As older adults require more health care services, solutions are needed to shift the delivery of services from hospitals and nursing facilities to clients' homes. Many sleep disorders are serious enough to interfere with activities of daily living and have significant health and social consequences. Polysomnography, while invasive and expensive, provides a quantitative assessment of sleep quality by recording physiological variables with the use of multiple face and body electrodes.
The goal of this thesis is to develop unobtrusive sleep monitoring technologies to facilitate non-invasive and home-based biomedical and preventive monitoring. This thesis presents multiple algorithms for use with unobtrusive pressure sensors in sleep monitoring. The algorithms for rollover detection, central apnea detection, sensor fusion, and delay profiling were validated with controlled experiments or with data acquired using polysomnography and unobtrusive sensors simultaneously. These algorithms incorporate context from patient-driven and data-driven sources to optimize parameters and screen patients. This thesis also presents a model of sensor acceptance as a tradeoff between privacy and autonomy.

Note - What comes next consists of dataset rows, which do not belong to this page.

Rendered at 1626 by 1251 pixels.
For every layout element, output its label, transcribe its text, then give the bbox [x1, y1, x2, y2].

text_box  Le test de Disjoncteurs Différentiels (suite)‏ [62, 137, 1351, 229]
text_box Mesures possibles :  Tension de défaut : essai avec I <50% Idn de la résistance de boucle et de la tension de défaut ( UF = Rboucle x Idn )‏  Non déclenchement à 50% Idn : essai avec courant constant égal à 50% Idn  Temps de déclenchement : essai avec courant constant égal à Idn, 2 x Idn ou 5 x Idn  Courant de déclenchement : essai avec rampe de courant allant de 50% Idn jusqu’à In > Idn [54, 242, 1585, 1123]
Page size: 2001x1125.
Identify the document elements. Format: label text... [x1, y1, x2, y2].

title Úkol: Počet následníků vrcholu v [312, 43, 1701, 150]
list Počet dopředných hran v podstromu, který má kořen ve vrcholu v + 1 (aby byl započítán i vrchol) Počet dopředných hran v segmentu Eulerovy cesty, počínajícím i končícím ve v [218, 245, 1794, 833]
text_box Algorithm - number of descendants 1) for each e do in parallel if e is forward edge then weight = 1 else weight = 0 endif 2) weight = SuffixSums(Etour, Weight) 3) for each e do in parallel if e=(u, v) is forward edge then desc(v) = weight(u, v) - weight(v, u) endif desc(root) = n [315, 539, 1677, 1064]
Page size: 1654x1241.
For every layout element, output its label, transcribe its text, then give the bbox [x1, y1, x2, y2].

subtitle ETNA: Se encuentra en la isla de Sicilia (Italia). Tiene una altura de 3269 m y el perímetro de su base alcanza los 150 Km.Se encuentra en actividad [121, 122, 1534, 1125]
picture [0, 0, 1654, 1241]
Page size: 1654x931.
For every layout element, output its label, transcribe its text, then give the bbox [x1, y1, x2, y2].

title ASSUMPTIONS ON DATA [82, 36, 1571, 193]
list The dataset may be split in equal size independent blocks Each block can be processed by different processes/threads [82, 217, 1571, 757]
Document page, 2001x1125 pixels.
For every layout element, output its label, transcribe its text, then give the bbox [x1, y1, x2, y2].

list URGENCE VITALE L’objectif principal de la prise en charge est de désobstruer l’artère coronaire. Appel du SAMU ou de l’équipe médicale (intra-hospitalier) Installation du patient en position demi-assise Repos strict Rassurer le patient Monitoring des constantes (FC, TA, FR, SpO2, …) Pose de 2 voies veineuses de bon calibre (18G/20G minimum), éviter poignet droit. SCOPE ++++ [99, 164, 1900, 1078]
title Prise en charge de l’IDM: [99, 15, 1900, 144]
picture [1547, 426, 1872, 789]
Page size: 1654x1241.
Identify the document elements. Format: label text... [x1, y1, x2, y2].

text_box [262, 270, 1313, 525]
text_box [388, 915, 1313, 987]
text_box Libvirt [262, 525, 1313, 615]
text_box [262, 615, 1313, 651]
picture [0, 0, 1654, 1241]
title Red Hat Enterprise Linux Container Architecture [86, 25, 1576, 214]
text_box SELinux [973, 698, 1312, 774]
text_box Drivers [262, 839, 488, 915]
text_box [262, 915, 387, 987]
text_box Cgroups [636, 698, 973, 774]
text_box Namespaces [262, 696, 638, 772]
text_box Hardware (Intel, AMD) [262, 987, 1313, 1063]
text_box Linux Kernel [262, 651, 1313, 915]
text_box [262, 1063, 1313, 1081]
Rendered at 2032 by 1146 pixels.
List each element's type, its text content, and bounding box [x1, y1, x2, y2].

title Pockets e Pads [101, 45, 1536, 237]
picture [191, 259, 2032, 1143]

Algorithms were developed to address the importance of central apnea and the effect of positional sleeping on apnea severity. Using data collected from the West Ottawa Sleep Center, an algorithm classified central apnea events with a sensitivity >87%, specificity >99%, and a Cohen's kappa value of 0.875, which compares well with the current literature. The decision tree created using controlled experiment data identified rollovers with a sensitivity >81% and 100% specificity, which compliments existing static position detection schemes. A hypothesis was put forth that most older adults would likely not accept video surveillance in any situation, however frail older adults might be willing to "trade in their privacy" if it meant preventing nursing home placement. The hypothesis was accepted following a literature review of smart home monitoring sensor preferences.